I sit down and sign the final page of the marriage contract with a fountain pen that once belonged to Al Capone himself—a gift from Viktor Torrino when we first began negotiating our territorial alliance.
“Double the security at the safe house where we’re keeping Antonio.
I don’t want him developing any heroic ideas about saving his daughter. ”
The hours pass slowly as I review other business—territorial disputes that require mediation, legitimate enterprises that need oversight, the countless details that keep an organization like mine running smoothly.
But my attention keeps drifting to the clock.
The forty-eight-hour deadline approaches, and I find myself genuinely curious about her choice.
She wouldn’t be stupid enough to decline my generous offer. Would she?
At 11:43 p.m., my phone finally rings.
The caller ID shows the number I programmed two days ago.
I answer on the second ring, already savoring the victory that three years of planning have earned me.
“Giuliana,” I say, her name rolling off my tongue like wine I’ve been saving for a special occasion.
“I accept.” Her voice is hoarse, strained—probably from screaming in the warehouse, or perhaps from crying.
I can hear the pain when she breathes, a slight catch that suggests Dimitri’s boot did more damage than expected.
Good.
She hasn’t broken yet, merely bent to the inevitable.
That’s fine.
Breaking her will be a gradual process, and I have all the time in the world.
The satisfaction of a perfectly executed strategy settles over me like expensive cologne.
Every piece has moved exactly where I placed it.
Every contingency has been accounted for.
Every outcome has been calculated and prepared for.
“Wise choice,” I tell her, allowing just a hint of warmth to color my tone. The carrot before the stick, the illusion of mercy before the reality of captivity. “My driver will collect you tomorrow morning at eight sharp. Bring one suitcase. Everything else from your previous life stays behind.”

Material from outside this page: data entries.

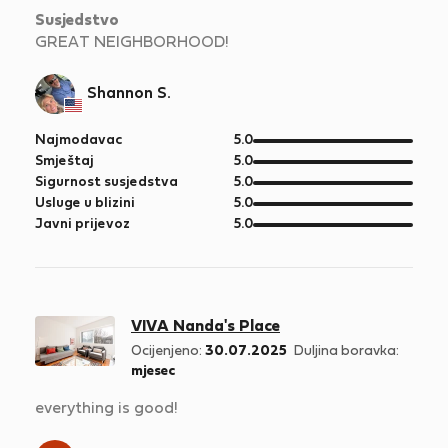
Susjedstvo
GREAT NEIGHBORHOOD!
Shannon S.
od
Najmodavac
5.0
5
od
Smještaj
5.0
5
od
Sigurnost susjedstva
5.0
5
od
Usluge u blizini
5.0
5
od
Javni prijevoz
5.0
5
VIVA Nanda's Place
Ocijenjeno:
30.07.2025
Duljina boravka:
mjesec
everything is good!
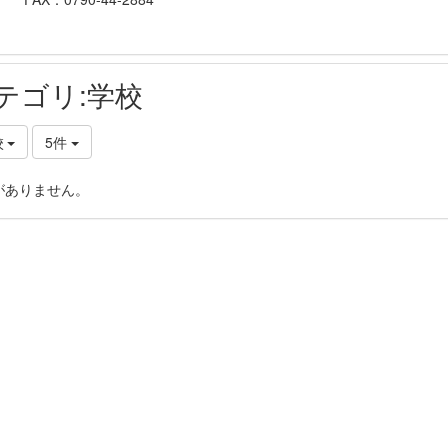
テゴリ:学校
校
5件
がありません。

She doesn’t ask about her father or demand to know if he’s alive or being cared for.
Perhaps she’s finally learning that she has no leverage or ability to negotiate.

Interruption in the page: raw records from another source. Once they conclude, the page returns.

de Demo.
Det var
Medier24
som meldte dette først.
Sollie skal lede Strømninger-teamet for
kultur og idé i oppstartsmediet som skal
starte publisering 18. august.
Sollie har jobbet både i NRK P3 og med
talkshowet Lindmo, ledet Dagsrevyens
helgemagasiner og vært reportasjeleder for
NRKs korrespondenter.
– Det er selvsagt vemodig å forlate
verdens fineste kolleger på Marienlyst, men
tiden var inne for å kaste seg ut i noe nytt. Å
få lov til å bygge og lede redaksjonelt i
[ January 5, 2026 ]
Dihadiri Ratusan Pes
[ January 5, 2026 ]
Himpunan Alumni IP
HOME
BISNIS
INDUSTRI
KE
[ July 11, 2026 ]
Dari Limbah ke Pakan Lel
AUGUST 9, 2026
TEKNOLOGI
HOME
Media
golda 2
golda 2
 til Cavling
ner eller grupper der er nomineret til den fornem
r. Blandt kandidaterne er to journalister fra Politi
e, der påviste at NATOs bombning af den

Or perhaps the pain makes it difficult to argue.
Either way, her silence is satisfying.
I end the call and set the phone aside, looking at Danny who had returned to my office to discuss some matter. His expression is…interesting.
Like he highly disapproves of my phone call but doesn’t want to say anything.
That’s too bad for him.
“Something you want to say, Danny?”
He straightens, those green eyes meeting mine with the steady gaze of a soldier preparing to deliver an unpopular report. “She’s not her father, boss. From everything in this file, she’s never hurt anyone. Never betrayed anyone. Never chosen the easy path when it would damage someone else.”

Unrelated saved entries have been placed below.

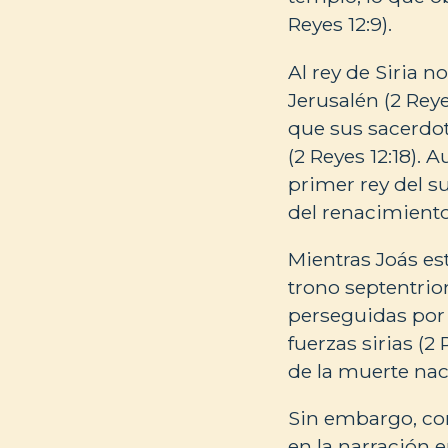
Reyes 12:9).
Al rey de Siria n
Jerusalén (2 Reye
que sus sacerdote
(2 Reyes 12:18). 
primer rey del su
del renacimiento
Mientras Joás est
trono septentrio
perseguidas por S
fuerzas sirias (2 
de la muerte nac
Sin embargo, com
en la narración e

“Neither had Marco.” I stand and adjust my jacket, smoothing imaginary wrinkles from Italian wool. “Prepare the estate for our guest. The future Mrs. Marchetti arrives tomorrow, and I want everything perfect for her arrival.”
Tomorrow, the Giuliana Conti she once knew will cease to exist.
In her place will be a woman who belongs to me as completely as the furniture in this room, as thoroughly as the contracts in my desk drawer.
Danny nods slowly, accepting the order despite his obvious reservations. “Yes, boss. I’ll have everything ready.”
As he moves toward the door, I allow myself one final look at the photographs spread across my desk.
Giuliana treating injured animals with gentle hands.
Giuliana laughing with friends over coffee.
Giuliana living a simple, honest life that’s about to become infinitely more complicated.
Tomorrow begins the education of the future Mrs. Marchetti.
She’ll learn that mercy is a luxury I can’t afford, that her father’s sins have consequences that extend beyond his own punishment, that the choices we make ripple outward in ways we never anticipate.
Marco’s death taught me that lesson three years ago.
Now it’s Giuliana’s turn to learn it.